藤井聡太竜王が2年連続2回目の最優秀棋士賞を受賞し話題となりましたが、その藤井竜王が竜王のタイトルを獲得した一局、第34期竜王戦第4局が名局賞に選ばれたことも見逃せないポイントです。

本局が将棋大賞名局賞に選ばれた理由。それは将棋の内容が近年まれにみるハイレベルのものだったということだけではありません。筆者が考えるに、本局は「将棋を知らない人にも大きな感動を与えた」という点で、全く新しい価値を持つものだったと思うのです。

ここでは改めて「第34期竜王戦第4局とは何だったのか?」じっくり掘り下げていきたいと思います。長くなりますがどうがお付き合いください。

■ポイント1 舞台設定

まずは本局がどういう意味を持つ将棋だったのか、おさらいしてみましょう。 将棋界に現れたスーパースター、藤井聡太竜王のことはみなさんご存じかと思います。 14歳2か月の史上最年少でプロ棋士デビューすると、デビューから負けなしの29連勝で将棋界の連勝記録を塗り替え、一躍時の人となりました。

その藤井竜王がどうしても勝てない相手がいたのです。それが豊島将之九段でした。

デビュー当時から勝率8割を超えていた藤井竜王ですが、公式戦では豊島九段に初戦から6連敗。しかし、プロになってからメキメキと力を付け、徐々に豊島九段に対して互角以上で渡り合うようになります。まるで少年漫画のような展開です。
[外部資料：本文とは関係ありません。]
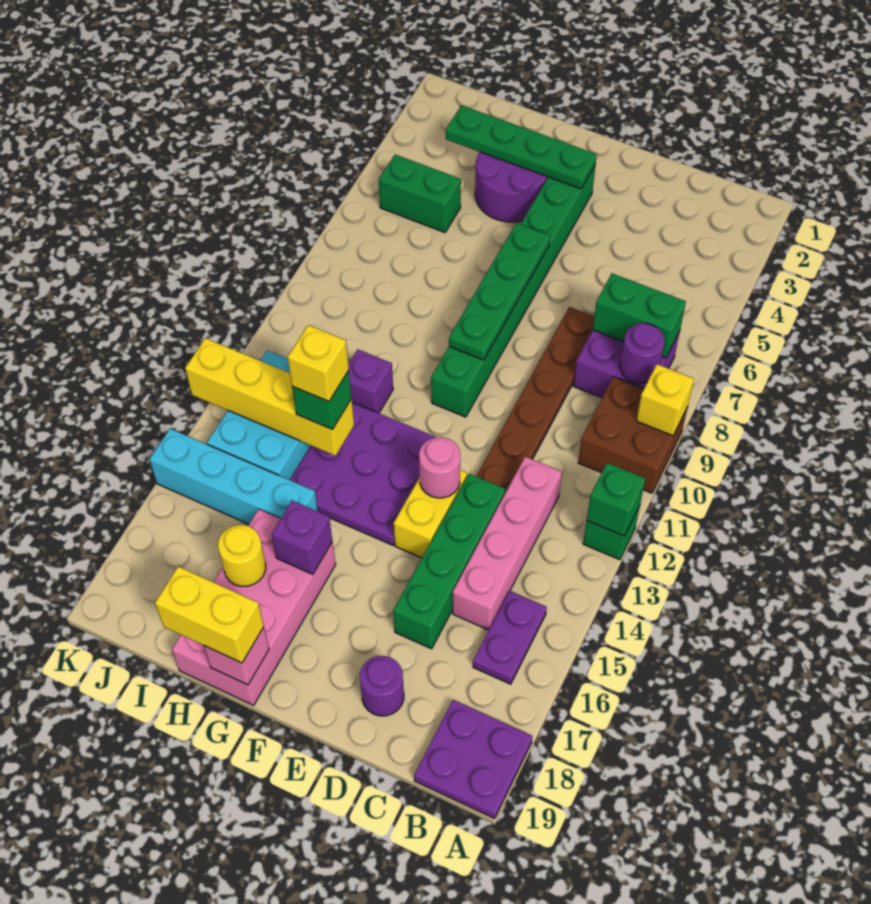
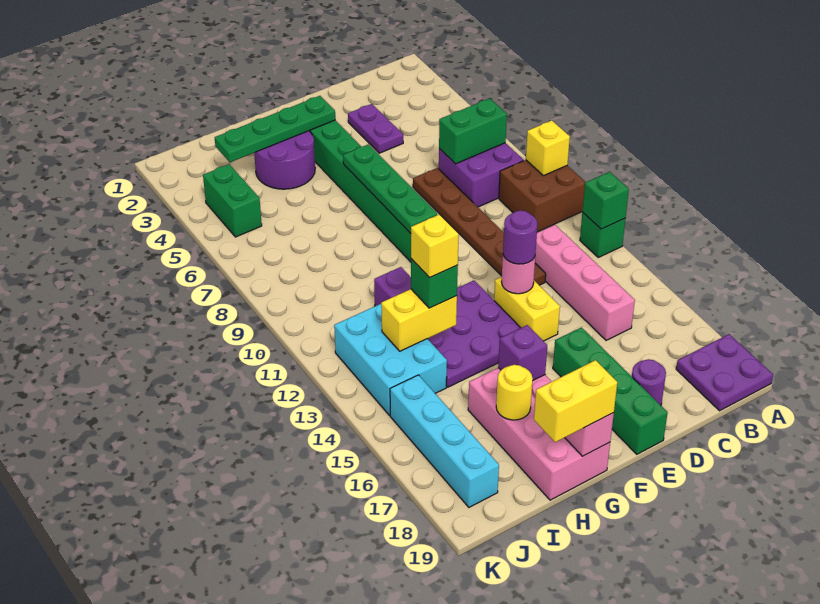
purple round brick B8 level 2 -> purple round brick E13 level 3
purple plate B15:B16 level 1 -> purple plate D3:D4 level 1
green brick D13:D16 level 1 -> green brick E16:E19 level 1
yellow brick H13:K13 level 2 -> yellow brick H13:I13 level 2
cyan brick H15:K15 level 1 -> cyan brick J15:J18 level 1
green brick I5:J5 level 1 -> green brick J4:J5 level 1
2021年には豊島九段から叡王のタイトルを奪い、王位戦では豊島九段の挑戦を跳ねのけてタイトル防衛を果たしていました。 そして豊島九段の持つ最後のタイトル「竜王」に藤井三冠(当時)が挑戦したのが第34期竜王戦です。この七番勝負でも藤井三冠の勢いは止まらず初戦から3連勝。タイトル奪取まであと1勝と迫ります。
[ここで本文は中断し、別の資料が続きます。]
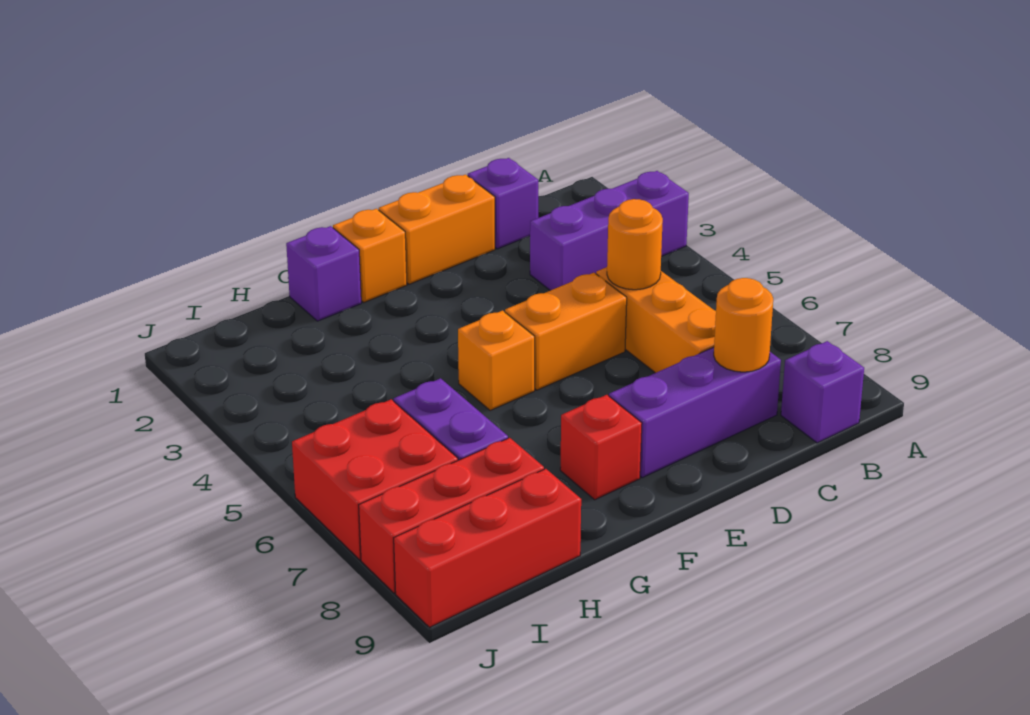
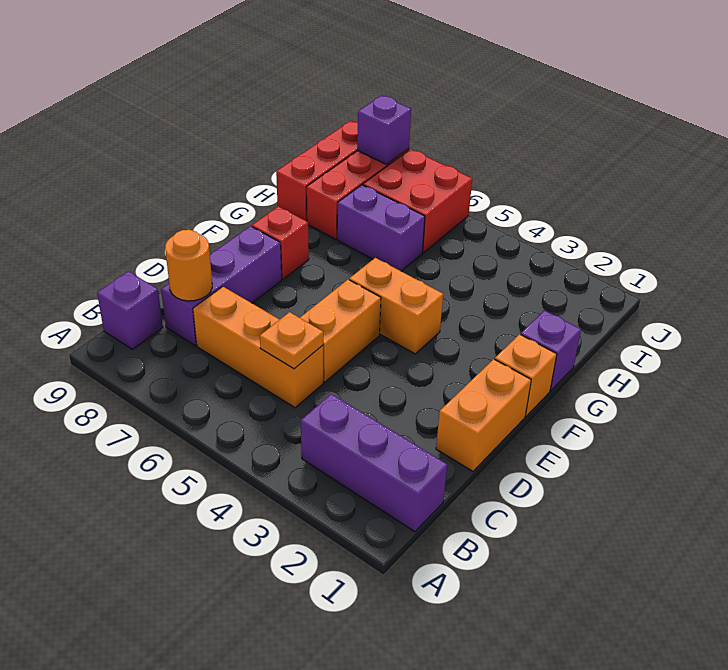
purple brick A3:C3 level 1 -> purple brick B1:B3 level 1
purple brick C1 level 1 -> purple brick J8 level 2
orange round brick C5 level 2 -> orange plate C5 level 2
orange brick F5 level 1 -> orange brick F4:F5 level 1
4連勝で竜王獲得となれば藤井―豊島の力関係が完全に逆転したことを意味します。また、最高峰のタイトルである竜王を手中に収めることで、将棋界は名実ともに「藤井聡太時代」に突入することになります。藤井三冠の勢いが勝るのか、豊島竜王が意地を見せるのか、第34期竜王戦第4局は将棋界の勢力争いを占う、天下分け目の戦いだったのです。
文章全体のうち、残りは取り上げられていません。